A novel LPSO containing Mg-5Y-2n-2Li-0.5Al alloy with superior mechanical behaviors and damping capacities was first developed in this paper. The microstructure evolution, mechanical and damping properties of Mg-5Y-2n-2Li-0.5Al alloy were analyzed and compared with those of Mg-5Y-2Zn-2Li alloy. The results indicated the extruded Mg-5Y-2n-2Li-0.5Al alloy exhibited bimodal grain structure, including fine dynamically recrystallized grains (DRXed grains) and coarse un-dynamically recrystallized (unDRXed) grains, accompanied by the produce of the 14H LPSO phase, Al3(Y, Zn) particle and nano-precipitates AlLi phase. Due to the strengthening effects of grain boundary, residual dislocation and precipitation, the ultimate tensile strength (UTS), tension yield strength (TYS) and elongation (EL) of the extruded Mg-5Y-2Zn-2Li-0.5Al alloy were 312 MPa, 229 MPa and 10.9%, respectively, which were higher than that those of the extruded Mg-5Y-2Zn-2Li alloy.
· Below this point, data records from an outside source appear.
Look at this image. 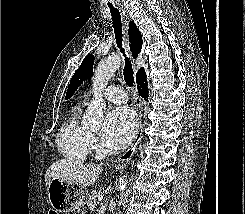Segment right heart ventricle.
<instances>
[{
  "mask_svg": "<svg viewBox=\"0 0 245 214\" xmlns=\"http://www.w3.org/2000/svg\"><path fill=\"white\" fill-rule=\"evenodd\" d=\"M80 113L81 105L75 106L56 138L57 147L63 157L74 162H83L90 148V134L79 121Z\"/></svg>",
  "mask_w": 245,
  "mask_h": 214,
  "instance_id": "1",
  "label": "right heart ventricle"
}]
</instances>
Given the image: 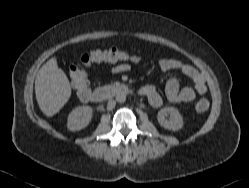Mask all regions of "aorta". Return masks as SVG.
<instances>
[{
  "mask_svg": "<svg viewBox=\"0 0 249 188\" xmlns=\"http://www.w3.org/2000/svg\"><path fill=\"white\" fill-rule=\"evenodd\" d=\"M116 101L119 103H124L126 101V94L121 92L116 95Z\"/></svg>",
  "mask_w": 249,
  "mask_h": 188,
  "instance_id": "obj_1",
  "label": "aorta"
}]
</instances>
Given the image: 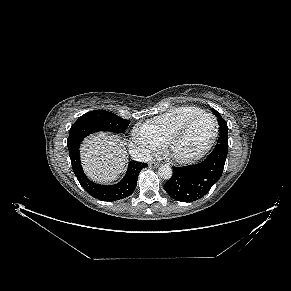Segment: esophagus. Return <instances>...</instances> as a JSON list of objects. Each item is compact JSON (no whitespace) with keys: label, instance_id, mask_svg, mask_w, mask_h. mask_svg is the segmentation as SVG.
Returning <instances> with one entry per match:
<instances>
[{"label":"esophagus","instance_id":"34e87169","mask_svg":"<svg viewBox=\"0 0 291 291\" xmlns=\"http://www.w3.org/2000/svg\"><path fill=\"white\" fill-rule=\"evenodd\" d=\"M149 167H151V168H156V167H158L159 166V163H157V162H154V161H151V162H149Z\"/></svg>","mask_w":291,"mask_h":291}]
</instances>
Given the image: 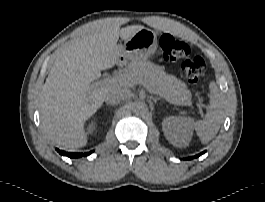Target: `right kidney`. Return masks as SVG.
Returning <instances> with one entry per match:
<instances>
[{"instance_id":"obj_1","label":"right kidney","mask_w":265,"mask_h":202,"mask_svg":"<svg viewBox=\"0 0 265 202\" xmlns=\"http://www.w3.org/2000/svg\"><path fill=\"white\" fill-rule=\"evenodd\" d=\"M96 122H92L89 126V130L93 131V129L95 128Z\"/></svg>"}]
</instances>
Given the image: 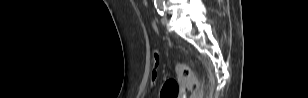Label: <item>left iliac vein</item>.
I'll return each instance as SVG.
<instances>
[{
    "mask_svg": "<svg viewBox=\"0 0 308 98\" xmlns=\"http://www.w3.org/2000/svg\"><path fill=\"white\" fill-rule=\"evenodd\" d=\"M161 22L164 26H166L168 24V18L167 16H163L162 19H161Z\"/></svg>",
    "mask_w": 308,
    "mask_h": 98,
    "instance_id": "1",
    "label": "left iliac vein"
}]
</instances>
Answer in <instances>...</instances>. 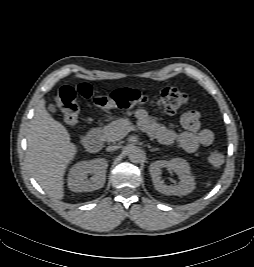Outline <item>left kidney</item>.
I'll return each instance as SVG.
<instances>
[{"mask_svg": "<svg viewBox=\"0 0 254 267\" xmlns=\"http://www.w3.org/2000/svg\"><path fill=\"white\" fill-rule=\"evenodd\" d=\"M164 168L178 175L180 181L177 185L168 186L164 183L161 177ZM149 171L155 189L162 194L182 196L191 193L195 188L194 177L191 175L190 166L185 159L158 160L150 165Z\"/></svg>", "mask_w": 254, "mask_h": 267, "instance_id": "left-kidney-1", "label": "left kidney"}]
</instances>
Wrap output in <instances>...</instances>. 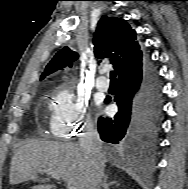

In addition, the extruded Mg-5Y-2Zn-2Li-0.5Al alloy displayed good damping capacities at both room and high temperature (RT and HT), and its RT damping value (Q−1) at 5 × 10−4 strain amplitude exceeded 0.01, which associated with a high density of movable dislocation. With rising the temperature, the extruded Mg-5Y-2n-2Li-0.5Al alloy possessed superior damping properties than the Al-free alloy, which derived from the grain boundary slide (GBS) and the activation of the incoherent interface between the Al3(Y, Zn) and α-Mg phase after adding Al element.